5. How are soil maps used for disaster management?

Soil erosion and soil characteristic maps can provide useful information to aid land management decisions. Soil erosion is a disaster that can be largely attributed to human misuse of land and can be overcome if land management practices improve and become more sustainable. For example, correct and timely characterization of soil moisture deficits over large areas can be proxies for water management needs or incoming drought and desertification conditions. This information is more accurate if conducted on a larger scale as discussed in the USLE mapping method. An operational example of using soil maps to manage agricultural practices was conducted in a watershed region of Washington Sate, USA. The RUSLE method was applied to Pataha Creek watershed and simulated for a scenario of applying no-till practices by changing the crop management variable C in the equation. Applying no-till to all agricultural land showed soil loss and soil sediment yield for cropland was dramatically reduced from 17.67 to 3.89 t/ha yr (figure 3).

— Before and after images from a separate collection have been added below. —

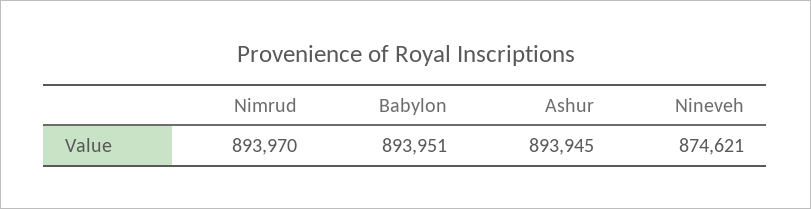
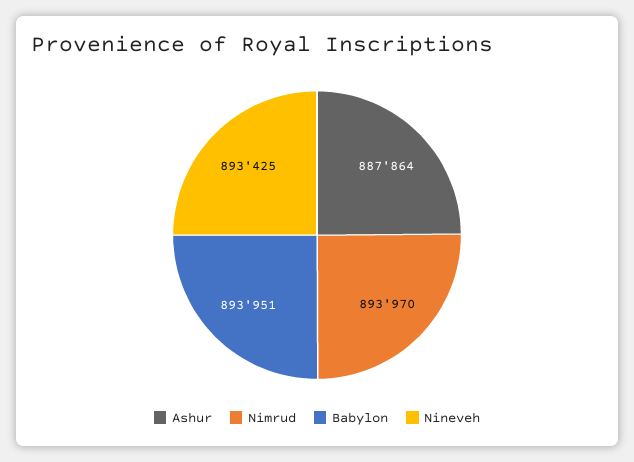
  {
    "Nimrud": 893970,
    "Babylon": 893951,
-   "Ashur": 893945,
+   "Ashur": 887864,
-   "Nineveh": 874621
+   "Nineveh": 893425
  }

Figure 3. Soil loss at Pataha Creek watershed (t/ha yr) with (a) representing current agricultural practice and (b) representing a simulated no-till practice scenario for the region.

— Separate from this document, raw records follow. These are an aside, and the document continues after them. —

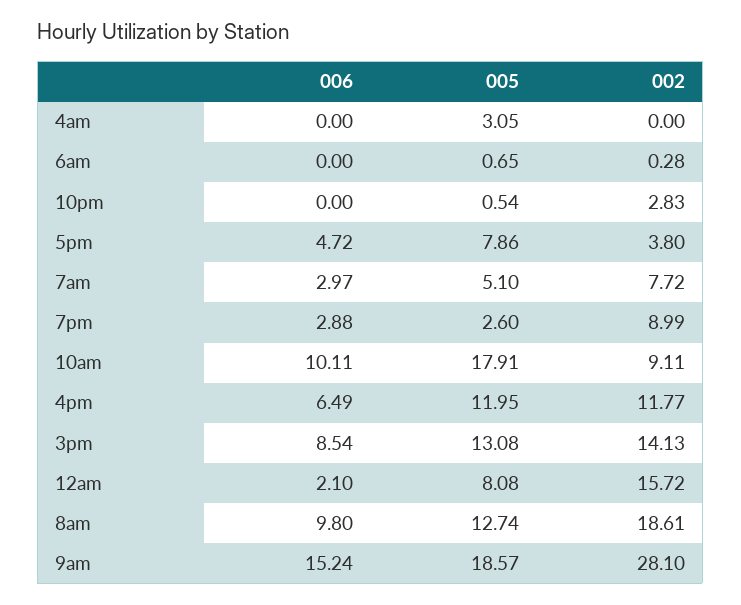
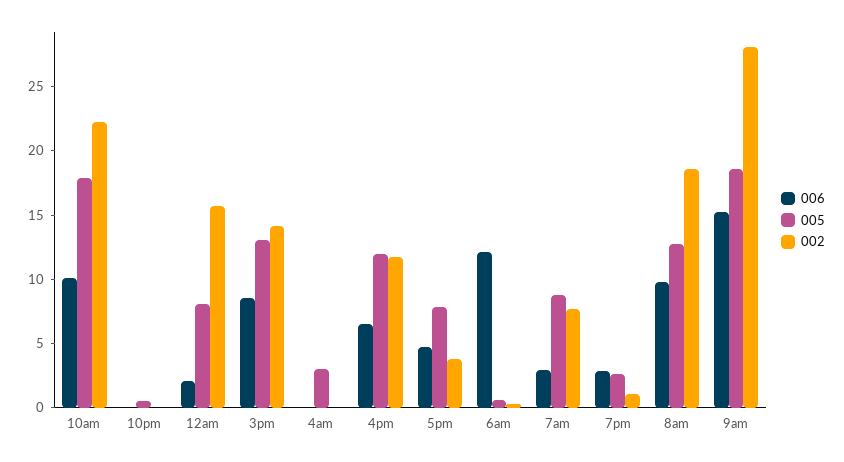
  {
    "006": {
      "4am": 0,
-     "6am": 0,
+     "6am": 12,
      "10pm": 0,
      "5pm": 4.72,
      "7am": 2.97,
      "7pm": 2.88,
      "10am": 10.11,
      "4pm": 6.49,
      "3pm": 8.54,
      "12am": 2.1,
      "8am": 9.8,
      "9am": 15.24
    },
    "005": {
      "4am": 3.05,
      "6am": 0.65,
      "10pm": 0.54,
      "5pm": 7.86,
-     "7am": 5.1,
+     "7am": 9,
      "7pm": 2.6,
      "10am": 17.91,
      "4pm": 11.95,
      "3pm": 13.08,
      "12am": 8.08,
      "8am": 12.74,
      "9am": 18.57
    },
    "002": {
      "4am": 0,
      "6am": 0.28,
-     "10pm": 2.83,
+     "10pm": 0,
      "5pm": 3.8,
      "7am": 7.72,
-     "7pm": 8.99,
+     "7pm": 1,
-     "10am": 9.11,
+     "10am": 22,
      "4pm": 11.77,
      "3pm": 14.13,
      "12am": 15.72,
      "8am": 18.61,
      "9am": 28.1
    }
  }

Coupling GIS and soil erosion is an efficient example of how disasters can be managed and mitigated by determining the spatial distribution of soil erosion under a variety of simulations. This procedure conducted in Washington State can easily be replicated for other parts of the world to compare findings. Seeing the effects of no-till agriculture is just one example of how humans can modify their land use for erosion control.